Caught between euphoria and incredulity: How did the Germans experience the outbreak of World War I? DW takes a look at what was going on in the hearts and minds of Germans 100 years ago.
At the turn of the century in Germany, Gertrud Schädla is what was known as a good Christian. Raised in a Protestant preacher's household, she was known to go to church regularly and to listen to what was said in the sermon. In the summer of 1914, when Schädla was 27 years old, church was a very popular place all around Germany. Of her small town of Verden, near Bremen, she writes: "The soldiers received the preacher's blessings, knelt down at the altar: 'Are you ready to give your lives for your brothers?'" With God's blessing, they were sent off to war.

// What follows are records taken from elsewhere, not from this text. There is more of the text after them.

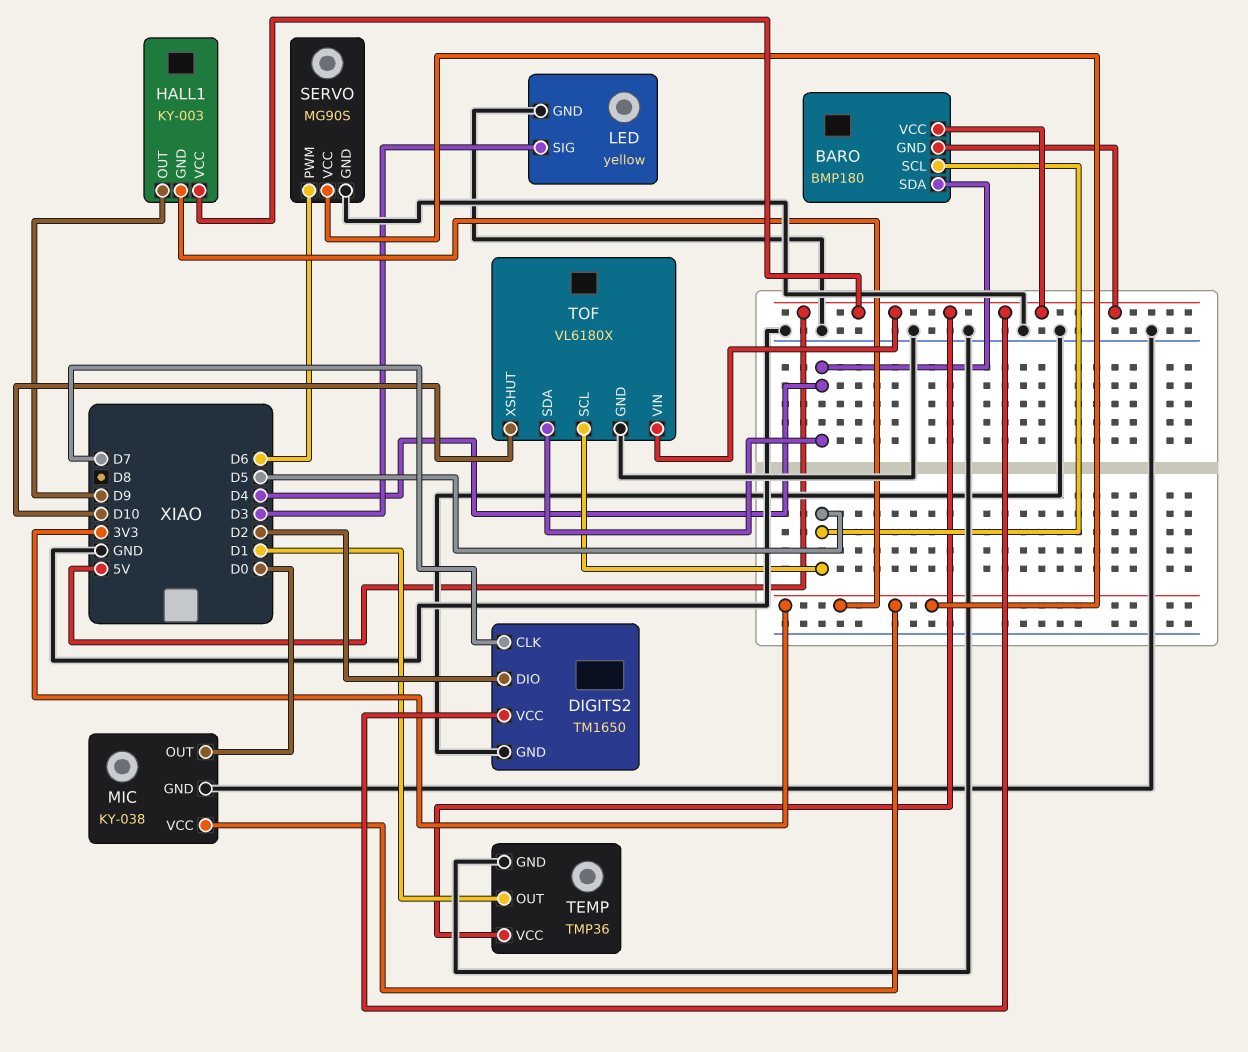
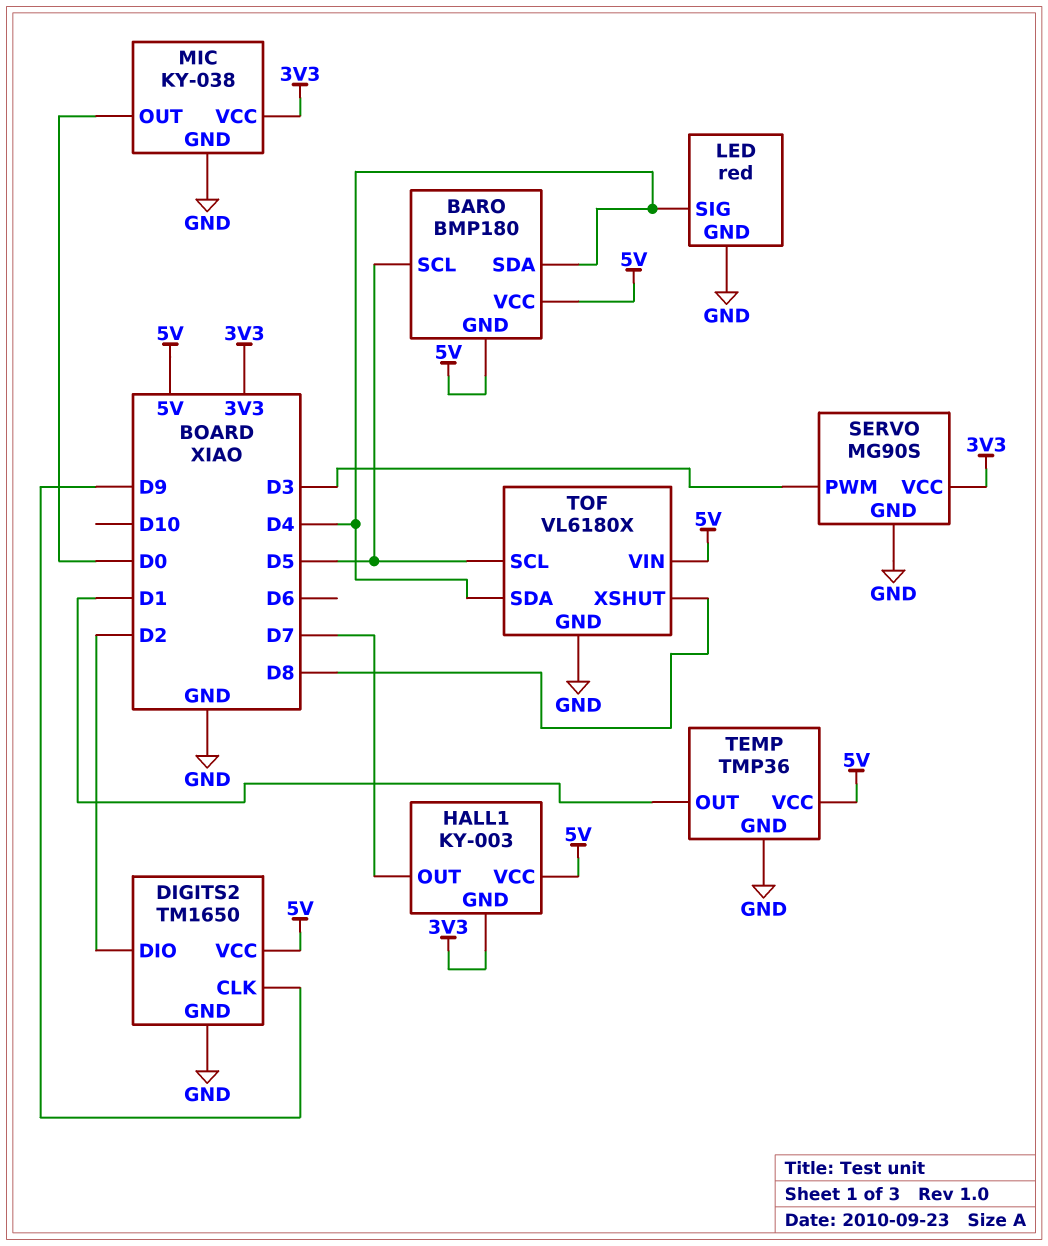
DIGITS2 pin CLK: D7 -> D9
HALL1 pin OUT: D9 -> D7
LED: yellow -> red
LED pin SIG: D3 -> D4
SERVO pin PWM: D6 -> D3
TOF pin XSHUT: D10 -> D8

"God," in this sense, can most certainly be understood as the "God of the Germans." For Gertrud Schädla, the throne and the altar - the Empire and the Protestant Church - were firm pillars of life. When the emperor announced that Germany wasn't responsible for the outbreak of war, this was how it was - no questions asked. Just as irrefutable as divine providence: "Our dear God has once again offered his help," she noted in her diary after Germany's quick defeat of the Imperial Russian Army in Tannenberg in August 1914. And: "England, those perfidious traitors, will be delivered to us at God's mercy, too."
As a primary school teacher, she decided against marriage and to concentrate her energy on her mother and two younger brothers. After the outbreak of war, Gottfried and Ludwig were sent to the Western Front. Gertrud wrote of a "necessary readiness to die," as they marched off. Gottfried, for one, viewed his military service with a sense of dejection. His mother and sister offered their encouragement, pleading with him to overcome his fears and offer his young life to the Fatherland - with a sense of "joy" if need be.
It was the fallen soldiers on the front who ultimately paid the price for such jubilation at home. Ludwig and Gottfried Schädla are just two of them. They both died by October 1914, on the battle fields of France, and were either not buried at all or only provisionally. A short notice was sent to the family, followed by the belongings of the two soldiers. "Death, you are bitter! How shall we console ourselves?" This was Gertrud Schädla's question to her God. Such horror at death came too late for the fallen soldiers. And, at that point, death on the front would continue for four more long years.